A great zoo can be an asset to a community, and the idea has been discussed for years. BREC Superintendent Carolyn McKnight told 225 magazine recently, “It is time to move the zoo in a new direction.”

OK, Ms. McKnight … if that direction is south. Let’s be honest: Any realtor, developer or retailer will tell you, in business, success can depend on “location, location, location.” The current zoo is in the wrong location. (Who chose that location, former Mayor Woody Dumas, who was from Baker, or former BREC Superintendent Gene Young? Was it free land or a deal?) The first, much smaller zoo was in City Park before it was moved north and expanded. Why would BREC invest $110 million there? Where is the best access to the most customers and growth and tourists?

The study on the zoo done by Schultz & Williams said, “The main concern of interviewees was about the competition for funding in light of many critical needs in Baton Rouge such as education and health care.” You could add to that list of projects seeking donors universities, the lakes project, the Knock, Knock Children’s Museum, numerous charities and more.

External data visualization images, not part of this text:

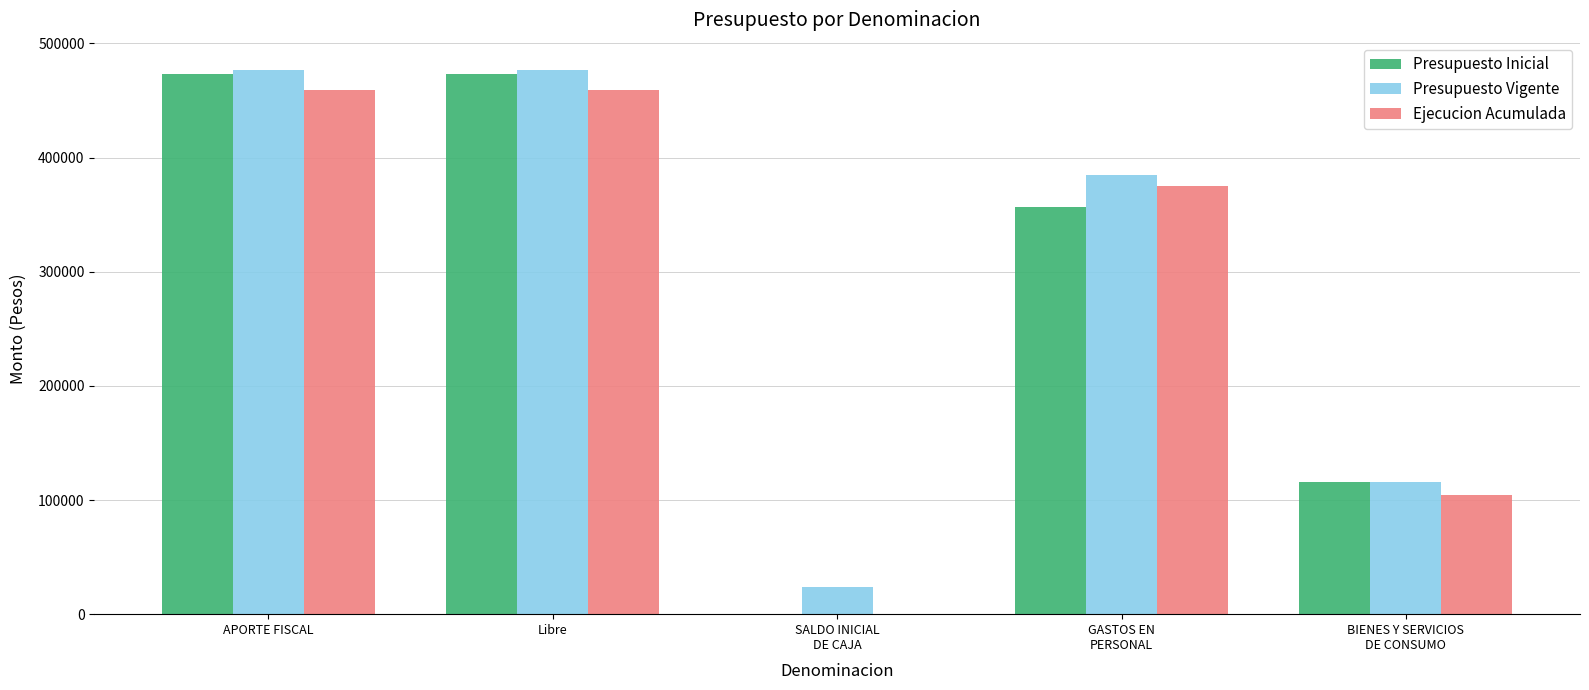

What is the spread (max minus min) of values at BIENES Y SERVICIOS
DE CONSUMO?

11978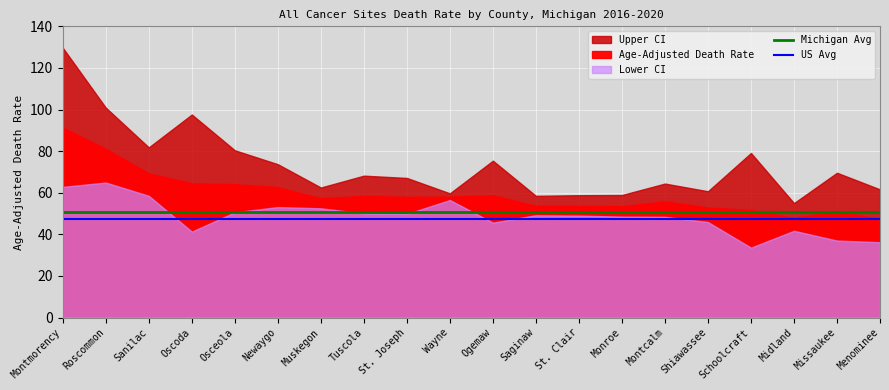

What position from the right is Menominee?

1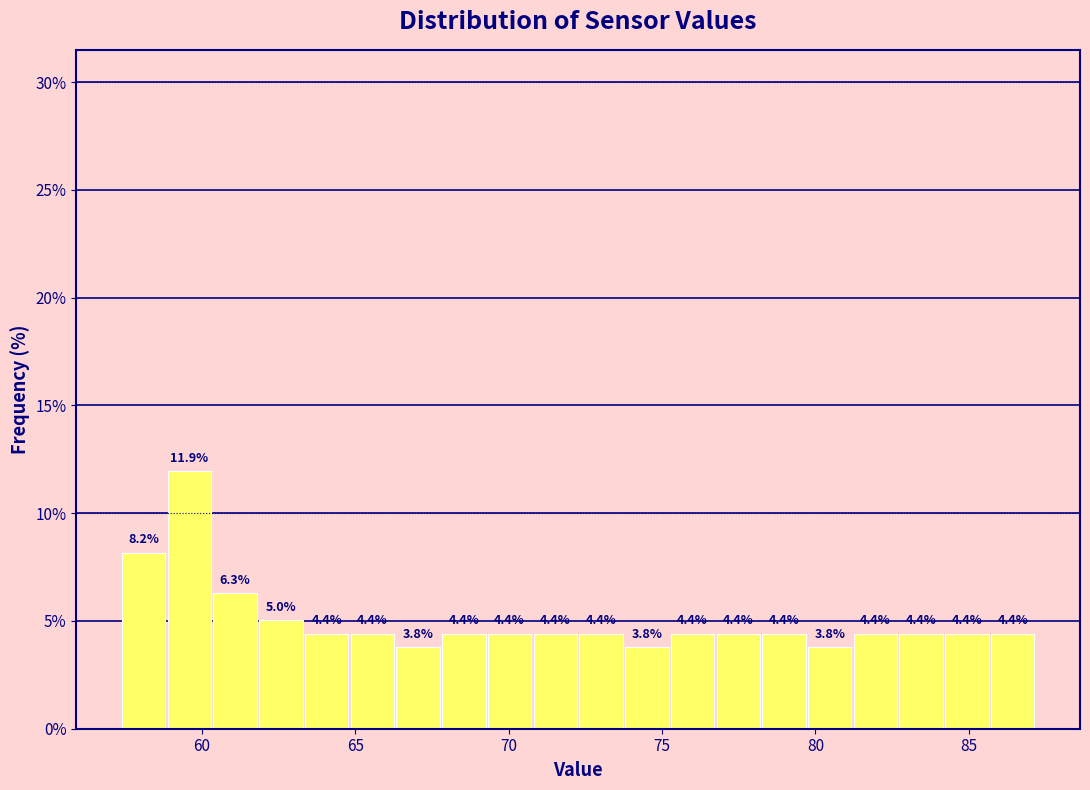

Around what value on the x-axis is the tallest bar? Give the approximate position of its centre, as read against the axis.

59.5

And some wouldn’t invest because of the location. This vision needs more reality and less politics.


Conservatism seems to get a bad rap these days as bad for business and new jobs. But I noticed something recently that might confound the critics. What do you think?

In the recent listing by Chief Executive Magazine of the “Best and Worst States for Business,” a majority of the top 10 and “best” would be described as conservative states—with Texas as No. 1. (You would have to agree Texas is very conservative.) These rankings are from a survey taken by hundreds of CEOs across America. But I also noticed that the bottom states on the list are America’s most liberal states. The bottom six included: Connecticut (No. 45), Massachusetts (46), New Jersey (47), Illinois (48), New York (49) and California, maybe the most liberal, at No. 50.